*Task brief*: Only the images are to be dropped; the records themselves must be repeated exactly.

*Exercise input*:
* * *

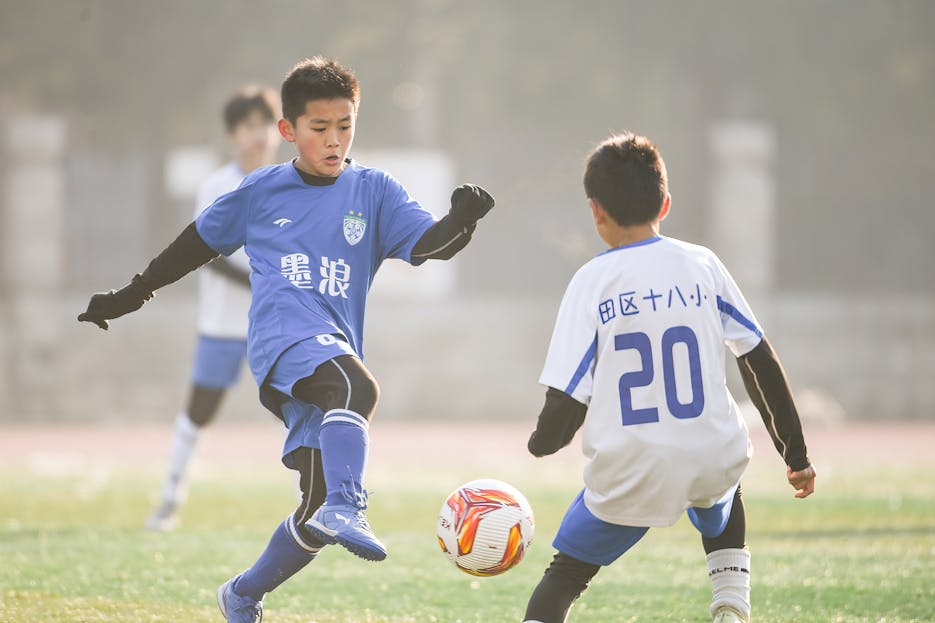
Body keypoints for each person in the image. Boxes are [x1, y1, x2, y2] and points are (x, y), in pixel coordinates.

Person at [78, 56, 495, 623]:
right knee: (358, 389)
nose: (334, 140)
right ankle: (352, 503)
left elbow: (430, 246)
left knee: (315, 507)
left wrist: (461, 221)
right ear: (289, 131)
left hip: (330, 347)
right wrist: (134, 292)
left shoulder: (374, 191)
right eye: (319, 129)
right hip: (282, 339)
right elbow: (195, 243)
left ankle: (243, 593)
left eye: (345, 126)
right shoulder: (262, 190)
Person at [521, 132, 815, 623]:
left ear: (596, 210)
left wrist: (540, 444)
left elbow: (567, 399)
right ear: (666, 202)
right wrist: (797, 455)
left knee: (567, 572)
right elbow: (758, 359)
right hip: (711, 451)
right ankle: (731, 603)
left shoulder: (592, 281)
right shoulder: (702, 263)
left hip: (634, 465)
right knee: (722, 488)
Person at [145, 85, 281, 532]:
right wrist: (260, 280)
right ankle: (169, 500)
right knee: (199, 413)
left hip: (276, 325)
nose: (258, 135)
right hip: (223, 324)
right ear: (233, 134)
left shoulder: (290, 184)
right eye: (248, 127)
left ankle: (319, 504)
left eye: (266, 125)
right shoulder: (218, 186)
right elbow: (207, 254)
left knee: (302, 409)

* * *

*Exercise answer*:
Body keypoints for each person in the image. Boxes are [x1, y1, x2, y2] and points are (x, y), in pixel coordinates.

Person at [78, 56, 495, 623]:
right knee: (358, 389)
nose: (334, 140)
right ankle: (352, 503)
left elbow: (430, 246)
left knee: (315, 507)
left wrist: (461, 221)
right ear: (289, 131)
left hip: (330, 347)
right wrist: (134, 292)
left shoulder: (374, 191)
right eye: (319, 129)
right hip: (282, 339)
right elbow: (195, 243)
left ankle: (243, 593)
left eye: (345, 126)
right shoulder: (262, 190)
Person at [521, 132, 815, 623]:
left ear: (596, 210)
left wrist: (540, 444)
left elbow: (567, 399)
right ear: (666, 202)
right wrist: (797, 455)
left knee: (567, 572)
right elbow: (758, 359)
right hip: (711, 451)
right ankle: (731, 603)
left shoulder: (592, 281)
right shoulder: (702, 263)
left hip: (634, 465)
right knee: (722, 488)
Person at [145, 85, 281, 532]:
right wrist: (260, 280)
right ankle: (169, 500)
right knee: (199, 413)
left hip: (276, 325)
nose: (258, 135)
right hip: (223, 324)
right ear: (233, 134)
left shoulder: (290, 184)
right eye: (248, 127)
left ankle: (319, 504)
left eye: (266, 125)
right shoulder: (218, 186)
right elbow: (207, 254)
left knee: (302, 409)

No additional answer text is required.